#### [WHAT THE TASK ASKS]
Write out, word for word, the section of the article about BGH Capital's possible bid for Australian Venue Co that opens with the words "Australian Venue Co (AVC)" and closes with "its investment strategy.".

Melbourne- based private equity company BGH Capital is running the ruler over Australian Venue Co’s business plan and venues around the country, looking to submit a speedy pre-Christmas takeover bid.
Australian Venue Co (AVC) major shareholder KKR reportedly engaged investment bank Jefferies to scope potential buyers in September, with hopes for a new fund to take the New York fund’s slice of the business.
From humble beginnings under Bruce Dixon, AVC has built a collection of more than 140 venues in recent years, plus inked a partnership with Coles for its Spirit Hotels portfolio. The acquisitive group has identified in the region of 2,000 more venues that could fit its investment strategy.
It is aiming for north of $1 billion in revenue this financial year.
BGH Capital is one of the remaining parties stemming from the Jefferies talks, but may not be the only one still considering an offer.
BGH was established in 2017 by founding partners and former business bankers Robin Bishop, Ben Gray, and Simon Harle, and is headquartered in Melbourne. Mid-2018 the BGH Capital Fund I closed at approximately A$2.6 billion, and the Capital Fund II closed in February this year at $3.6 billion.
To date the entity has gathered a diverse portfolio including a university pathway provider (Navitas) and cyber security experts (CyberCX) and several healthcare-related assets (ForHealth, Albano Healthcare, Virtus Health).
But it has also secured the titles to several businesses that could prove complementary to a national hospitality group, such as artisan bakery Laurent, chicken producer Hazeldenes, online travel agent TripaDeal and entertainment icon Village Roadshow, which holds six theme park-style entertainment venues on the Gold Coast and Australia’s largest cinema chain through a JV with Event.
BGH took an interest in the even larger Endeavour Group prior to its spin-off listing last year by majority owners Woolworths and the Mathieson family, but is understood to not have met the higher asking price.
This time around the fund is understood to have engaged Goldman Sachs and solicitors Gilbert + Tobin to steer due diligence and any subsequent negotiations, as forerunner to a push with KKR for a quick deal.
AVC CEO Paul Waterson declined to comment on the process at this stage, suggesting there is “still a long way to go” in any agreement.

#### [DATA SHOWN]
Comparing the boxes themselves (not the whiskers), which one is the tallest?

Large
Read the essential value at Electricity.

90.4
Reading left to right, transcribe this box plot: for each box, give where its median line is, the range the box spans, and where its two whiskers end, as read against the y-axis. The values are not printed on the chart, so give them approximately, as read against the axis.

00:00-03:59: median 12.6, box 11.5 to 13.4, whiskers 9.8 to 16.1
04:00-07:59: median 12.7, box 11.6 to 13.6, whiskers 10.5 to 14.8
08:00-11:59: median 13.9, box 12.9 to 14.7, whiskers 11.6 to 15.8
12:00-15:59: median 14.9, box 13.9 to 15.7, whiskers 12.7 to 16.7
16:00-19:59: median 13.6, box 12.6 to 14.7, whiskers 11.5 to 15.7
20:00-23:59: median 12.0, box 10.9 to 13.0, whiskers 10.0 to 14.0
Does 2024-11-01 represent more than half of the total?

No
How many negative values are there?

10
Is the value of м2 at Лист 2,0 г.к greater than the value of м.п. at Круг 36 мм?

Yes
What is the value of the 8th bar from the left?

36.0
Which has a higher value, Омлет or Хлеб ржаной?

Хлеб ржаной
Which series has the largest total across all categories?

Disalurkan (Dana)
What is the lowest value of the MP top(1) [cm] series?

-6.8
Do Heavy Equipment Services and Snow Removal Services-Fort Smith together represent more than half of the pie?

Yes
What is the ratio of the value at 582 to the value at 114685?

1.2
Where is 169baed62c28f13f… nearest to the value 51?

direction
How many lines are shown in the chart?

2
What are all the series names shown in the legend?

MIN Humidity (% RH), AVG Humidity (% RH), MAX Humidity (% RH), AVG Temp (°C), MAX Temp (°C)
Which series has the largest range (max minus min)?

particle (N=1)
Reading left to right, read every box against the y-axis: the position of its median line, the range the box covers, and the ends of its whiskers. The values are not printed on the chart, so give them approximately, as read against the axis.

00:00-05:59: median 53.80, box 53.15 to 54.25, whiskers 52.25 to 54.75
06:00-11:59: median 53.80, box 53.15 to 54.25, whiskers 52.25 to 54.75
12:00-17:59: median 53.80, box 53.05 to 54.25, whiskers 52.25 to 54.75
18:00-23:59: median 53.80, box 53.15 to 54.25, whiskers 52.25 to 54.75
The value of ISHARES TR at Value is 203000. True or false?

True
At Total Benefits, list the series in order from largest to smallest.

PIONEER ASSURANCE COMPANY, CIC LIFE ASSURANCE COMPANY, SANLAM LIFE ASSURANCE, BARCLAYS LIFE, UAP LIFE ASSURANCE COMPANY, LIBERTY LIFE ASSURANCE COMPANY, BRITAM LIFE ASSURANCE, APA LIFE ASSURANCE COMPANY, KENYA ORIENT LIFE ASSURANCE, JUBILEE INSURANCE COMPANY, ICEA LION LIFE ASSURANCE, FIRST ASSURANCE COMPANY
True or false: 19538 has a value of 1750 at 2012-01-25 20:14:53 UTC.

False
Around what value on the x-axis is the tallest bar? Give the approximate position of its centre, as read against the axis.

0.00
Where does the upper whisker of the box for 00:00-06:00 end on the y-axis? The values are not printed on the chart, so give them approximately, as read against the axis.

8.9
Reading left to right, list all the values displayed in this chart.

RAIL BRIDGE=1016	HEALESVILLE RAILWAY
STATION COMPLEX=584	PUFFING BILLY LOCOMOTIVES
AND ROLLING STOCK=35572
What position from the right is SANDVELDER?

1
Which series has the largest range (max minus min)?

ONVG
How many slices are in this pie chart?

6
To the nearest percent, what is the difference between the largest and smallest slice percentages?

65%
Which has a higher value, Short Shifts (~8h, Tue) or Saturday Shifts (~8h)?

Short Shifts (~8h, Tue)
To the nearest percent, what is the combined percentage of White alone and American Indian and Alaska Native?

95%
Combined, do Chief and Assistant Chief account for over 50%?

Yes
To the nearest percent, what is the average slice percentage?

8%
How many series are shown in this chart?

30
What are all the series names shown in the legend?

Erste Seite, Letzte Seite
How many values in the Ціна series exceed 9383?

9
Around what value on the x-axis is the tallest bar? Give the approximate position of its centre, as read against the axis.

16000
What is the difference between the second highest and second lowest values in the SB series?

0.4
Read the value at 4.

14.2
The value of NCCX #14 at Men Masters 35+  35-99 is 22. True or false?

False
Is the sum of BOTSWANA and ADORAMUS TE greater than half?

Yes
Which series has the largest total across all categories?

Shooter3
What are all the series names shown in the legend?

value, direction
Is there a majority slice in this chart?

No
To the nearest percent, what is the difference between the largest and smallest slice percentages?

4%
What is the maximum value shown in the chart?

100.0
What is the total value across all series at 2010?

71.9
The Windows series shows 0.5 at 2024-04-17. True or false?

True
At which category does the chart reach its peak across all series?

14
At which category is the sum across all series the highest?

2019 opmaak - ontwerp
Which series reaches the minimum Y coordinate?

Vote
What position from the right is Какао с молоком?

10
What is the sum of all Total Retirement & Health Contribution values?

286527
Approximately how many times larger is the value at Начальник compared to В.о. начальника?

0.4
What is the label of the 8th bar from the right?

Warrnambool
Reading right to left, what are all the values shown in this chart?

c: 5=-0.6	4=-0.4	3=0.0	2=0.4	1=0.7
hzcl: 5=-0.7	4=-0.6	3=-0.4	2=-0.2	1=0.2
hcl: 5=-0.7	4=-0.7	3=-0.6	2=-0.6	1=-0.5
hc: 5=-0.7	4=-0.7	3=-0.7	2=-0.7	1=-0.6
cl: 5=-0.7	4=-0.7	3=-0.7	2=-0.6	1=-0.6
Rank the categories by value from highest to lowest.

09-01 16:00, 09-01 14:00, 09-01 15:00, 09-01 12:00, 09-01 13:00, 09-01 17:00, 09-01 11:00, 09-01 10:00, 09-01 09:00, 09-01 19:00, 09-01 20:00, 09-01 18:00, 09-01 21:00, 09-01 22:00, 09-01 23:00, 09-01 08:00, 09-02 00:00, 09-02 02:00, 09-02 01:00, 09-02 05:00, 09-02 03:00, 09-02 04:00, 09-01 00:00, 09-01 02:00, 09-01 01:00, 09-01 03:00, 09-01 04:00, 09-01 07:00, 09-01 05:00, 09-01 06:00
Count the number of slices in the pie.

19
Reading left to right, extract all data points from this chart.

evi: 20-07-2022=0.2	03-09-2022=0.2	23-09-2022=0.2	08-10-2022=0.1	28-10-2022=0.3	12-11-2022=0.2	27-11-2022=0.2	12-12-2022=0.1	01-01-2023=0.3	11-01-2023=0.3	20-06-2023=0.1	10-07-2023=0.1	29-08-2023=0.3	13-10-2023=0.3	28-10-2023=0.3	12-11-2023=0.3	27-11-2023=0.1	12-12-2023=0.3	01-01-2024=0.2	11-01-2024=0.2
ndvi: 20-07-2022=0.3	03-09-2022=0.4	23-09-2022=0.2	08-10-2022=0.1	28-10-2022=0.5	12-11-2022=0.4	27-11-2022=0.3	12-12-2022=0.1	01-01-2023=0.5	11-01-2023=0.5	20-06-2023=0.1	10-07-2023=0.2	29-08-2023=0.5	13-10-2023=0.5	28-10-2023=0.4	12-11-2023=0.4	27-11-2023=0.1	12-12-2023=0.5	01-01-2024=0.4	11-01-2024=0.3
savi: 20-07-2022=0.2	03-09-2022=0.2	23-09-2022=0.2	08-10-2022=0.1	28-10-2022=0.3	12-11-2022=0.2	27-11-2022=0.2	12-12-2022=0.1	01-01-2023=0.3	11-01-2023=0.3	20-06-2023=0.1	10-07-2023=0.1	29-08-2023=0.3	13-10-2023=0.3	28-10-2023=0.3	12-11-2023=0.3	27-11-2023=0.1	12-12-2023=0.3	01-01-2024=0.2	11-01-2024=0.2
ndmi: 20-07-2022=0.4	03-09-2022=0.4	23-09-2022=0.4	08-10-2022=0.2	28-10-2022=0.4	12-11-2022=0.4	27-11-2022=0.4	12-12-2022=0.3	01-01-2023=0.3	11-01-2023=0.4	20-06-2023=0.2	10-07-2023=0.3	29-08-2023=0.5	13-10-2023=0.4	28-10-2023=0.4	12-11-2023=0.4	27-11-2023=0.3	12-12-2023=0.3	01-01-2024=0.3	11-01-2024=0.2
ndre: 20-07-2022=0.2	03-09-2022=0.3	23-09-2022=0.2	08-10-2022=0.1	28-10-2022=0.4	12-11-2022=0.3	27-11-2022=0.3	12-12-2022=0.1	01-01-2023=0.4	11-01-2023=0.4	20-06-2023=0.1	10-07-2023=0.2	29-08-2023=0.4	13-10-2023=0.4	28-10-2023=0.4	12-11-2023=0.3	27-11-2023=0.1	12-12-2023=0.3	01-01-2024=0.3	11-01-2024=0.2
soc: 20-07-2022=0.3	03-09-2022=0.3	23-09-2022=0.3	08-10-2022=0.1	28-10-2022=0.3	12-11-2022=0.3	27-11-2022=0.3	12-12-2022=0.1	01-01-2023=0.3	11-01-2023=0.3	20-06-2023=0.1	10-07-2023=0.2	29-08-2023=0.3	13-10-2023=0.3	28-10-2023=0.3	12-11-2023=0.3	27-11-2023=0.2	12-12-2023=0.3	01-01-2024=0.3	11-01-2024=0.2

#### [ANSWER SECTION]
Australian Venue Co (AVC) major shareholder KKR reportedly engaged investment bank Jefferies to scope potential buyers in September, with hopes for a new fund to take the New York fund’s slice of the business.
From humble beginnings under Bruce Dixon, AVC has built a collection of more than 140 venues in recent years, plus inked a partnership with Coles for its Spirit Hotels portfolio. The acquisitive group has identified in the region of 2,000 more venues that could fit its investment strategy.